=== WHAT THE TASK ASKS ===
Rewrite the listing starting at the line that contains "Conventions: OpenCV camera" and ending at the line that contains "0.183283, 0.808497, -0.118908]]", replacing "median" with "mean" and changing nothing else. Give only those lines, and leave the pictures out.

AVAILABLE RECORDS: Begin

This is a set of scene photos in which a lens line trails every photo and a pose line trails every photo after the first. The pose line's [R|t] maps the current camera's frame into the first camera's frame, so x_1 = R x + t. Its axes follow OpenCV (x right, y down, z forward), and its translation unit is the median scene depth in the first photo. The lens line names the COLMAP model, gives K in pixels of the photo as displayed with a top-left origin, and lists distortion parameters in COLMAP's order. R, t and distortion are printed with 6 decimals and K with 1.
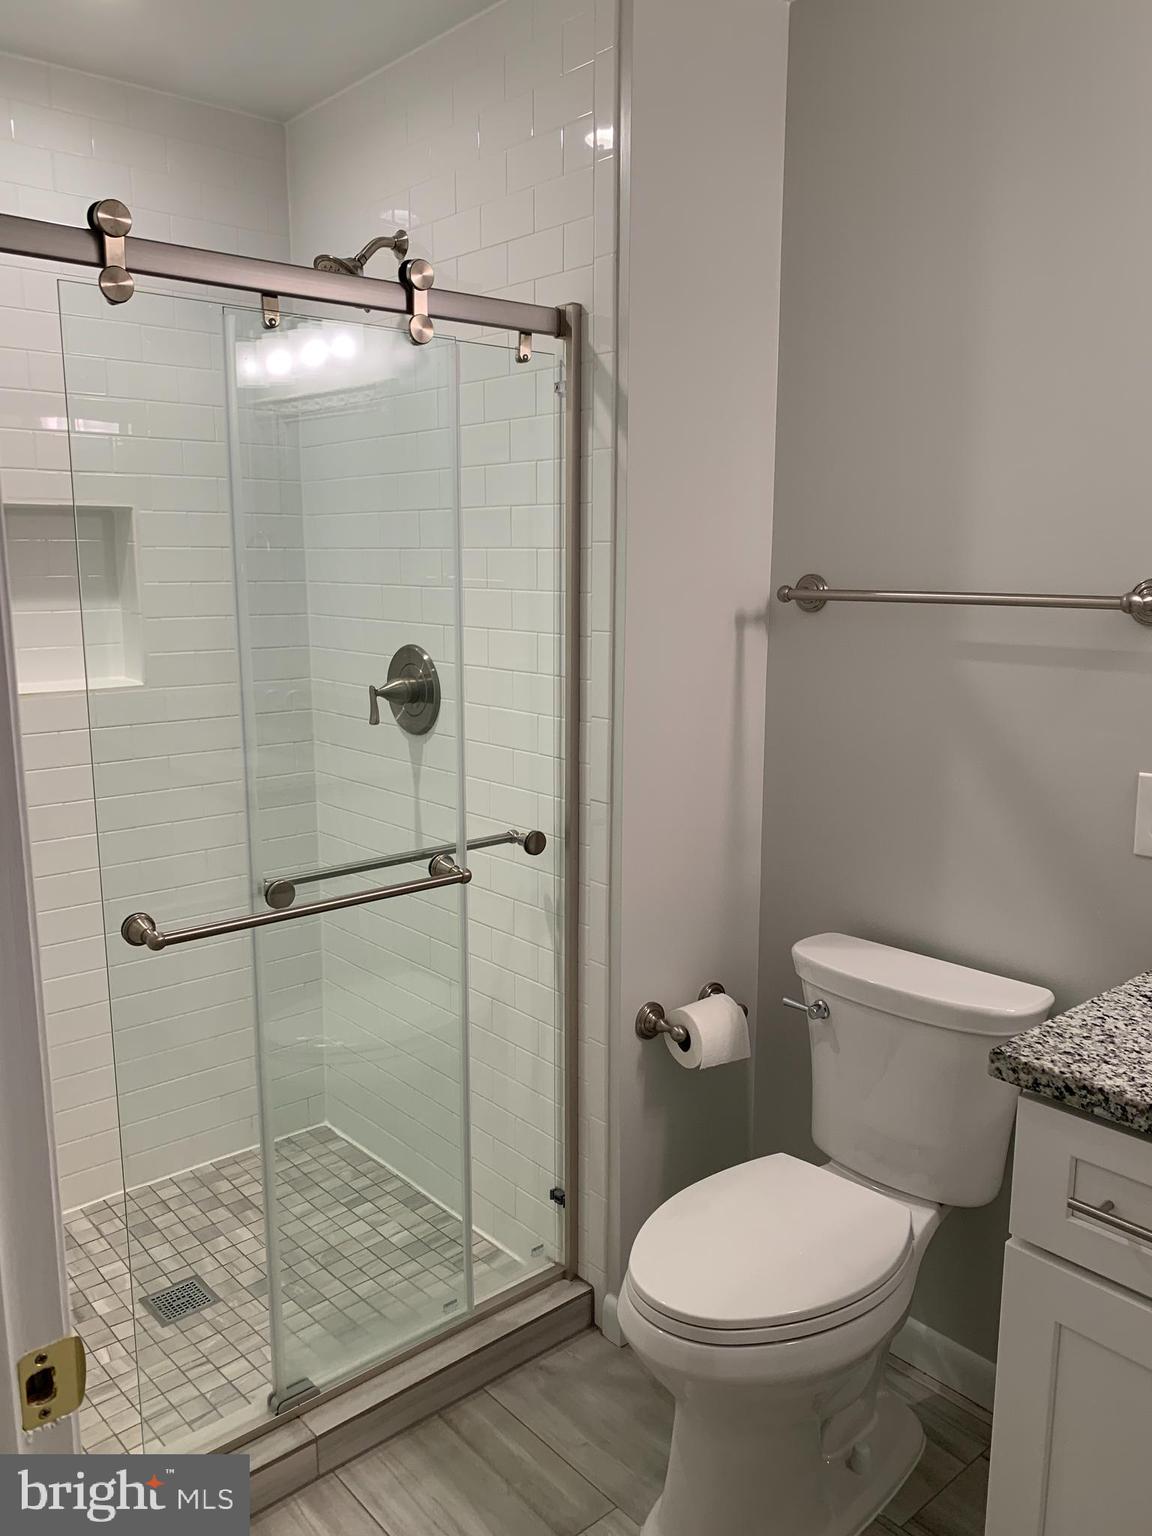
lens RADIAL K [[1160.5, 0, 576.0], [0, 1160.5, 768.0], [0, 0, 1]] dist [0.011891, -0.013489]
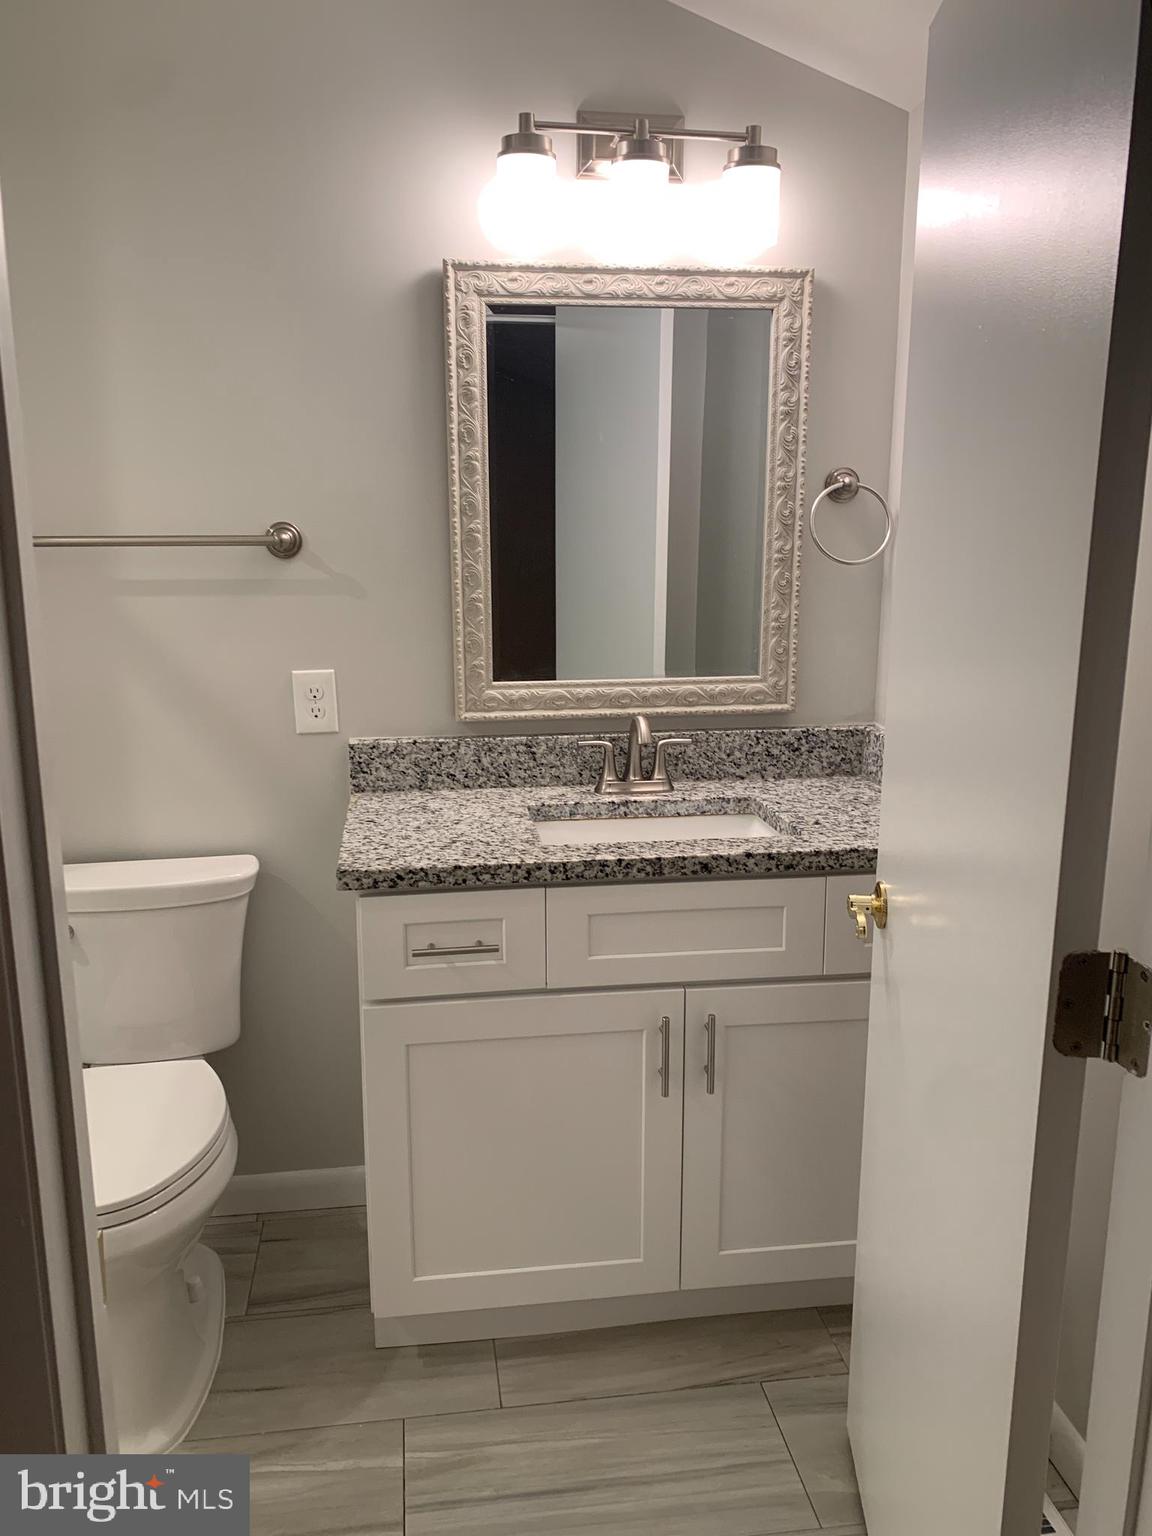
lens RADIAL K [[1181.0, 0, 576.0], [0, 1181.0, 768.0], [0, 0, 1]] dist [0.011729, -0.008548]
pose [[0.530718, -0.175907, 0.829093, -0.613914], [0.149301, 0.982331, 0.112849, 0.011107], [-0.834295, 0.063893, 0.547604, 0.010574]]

AVAILABLE RECORDS: End
AVAILABLE RECORDS: Begin

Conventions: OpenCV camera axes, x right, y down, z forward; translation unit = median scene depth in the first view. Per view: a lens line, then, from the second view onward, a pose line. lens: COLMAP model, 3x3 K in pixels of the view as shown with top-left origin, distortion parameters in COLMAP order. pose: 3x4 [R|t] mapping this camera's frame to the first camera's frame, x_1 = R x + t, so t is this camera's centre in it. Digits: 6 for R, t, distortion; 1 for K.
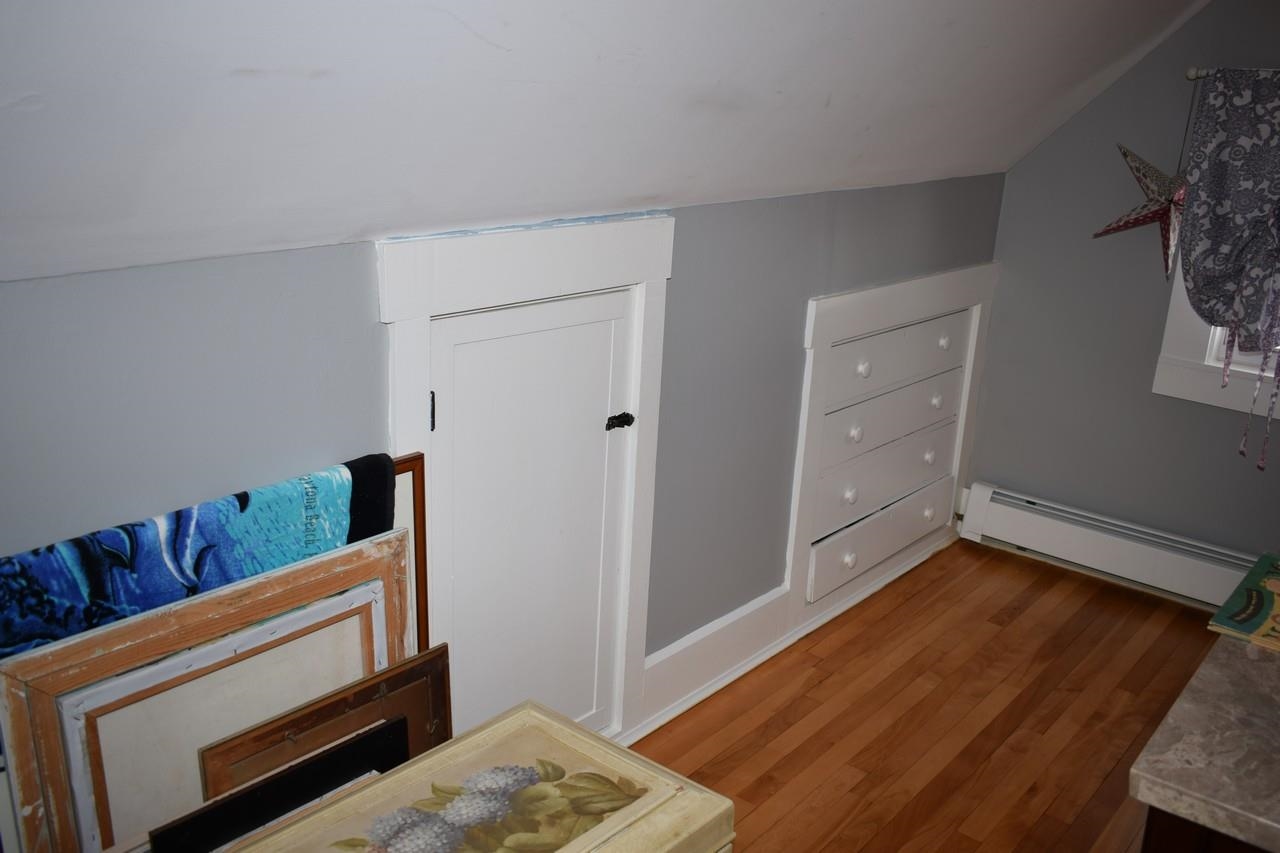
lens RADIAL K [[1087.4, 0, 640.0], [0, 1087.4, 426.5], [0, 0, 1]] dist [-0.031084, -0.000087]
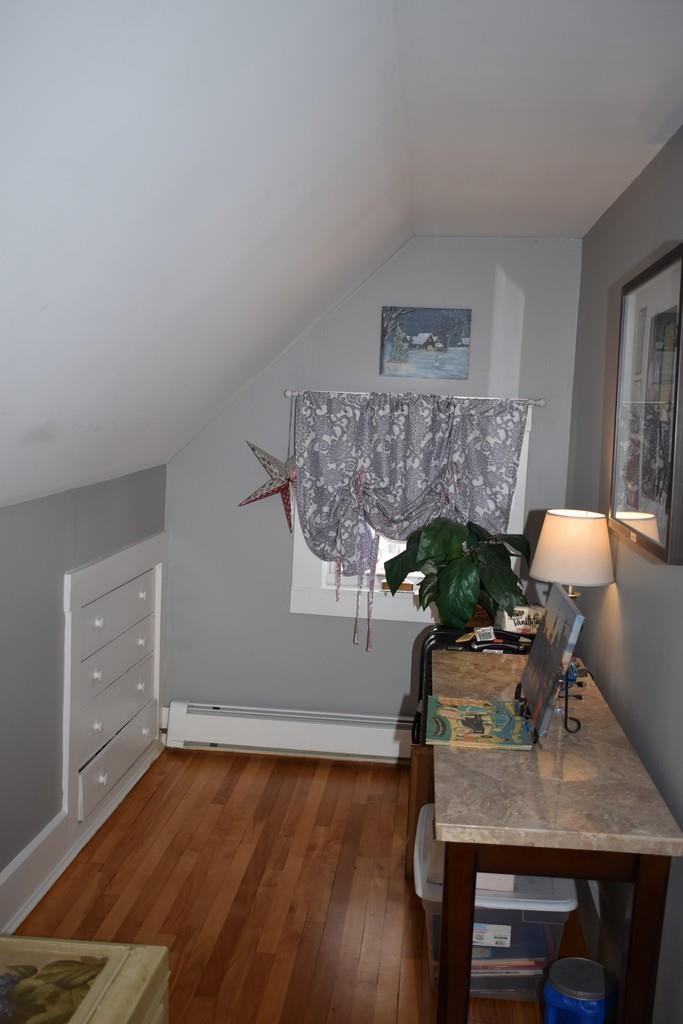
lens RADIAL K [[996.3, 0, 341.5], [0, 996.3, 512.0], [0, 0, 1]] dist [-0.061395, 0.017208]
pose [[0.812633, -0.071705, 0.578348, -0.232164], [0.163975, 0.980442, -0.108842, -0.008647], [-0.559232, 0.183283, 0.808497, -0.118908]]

AVAILABLE RECORDS: End

=== WRITTEN ANSWER ===
Conventions: OpenCV camera axes, x right, y down, z forward; translation unit = mean scene depth in the first view. Per view: a lens line, then, from the second view onward, a pose line. lens: COLMAP model, 3x3 K in pixels of the view as shown with top-left origin, distortion parameters in COLMAP order. pose: 3x4 [R|t] mapping this camera's frame to the first camera's frame, x_1 = R x + t, so t is this camera's centre in it. Digits: 6 for R, t, distortion; 1 for K.
lens RADIAL K [[1087.4, 0, 640.0], [0, 1087.4, 426.5], [0, 0, 1]] dist [-0.031084, -0.000087]
lens RADIAL K [[996.3, 0, 341.5], [0, 996.3, 512.0], [0, 0, 1]] dist [-0.061395, 0.017208]
pose [[0.812633, -0.071705, 0.578348, -0.232164], [0.163975, 0.980442, -0.108842, -0.008647], [-0.559232, 0.183283, 0.808497, -0.118908]]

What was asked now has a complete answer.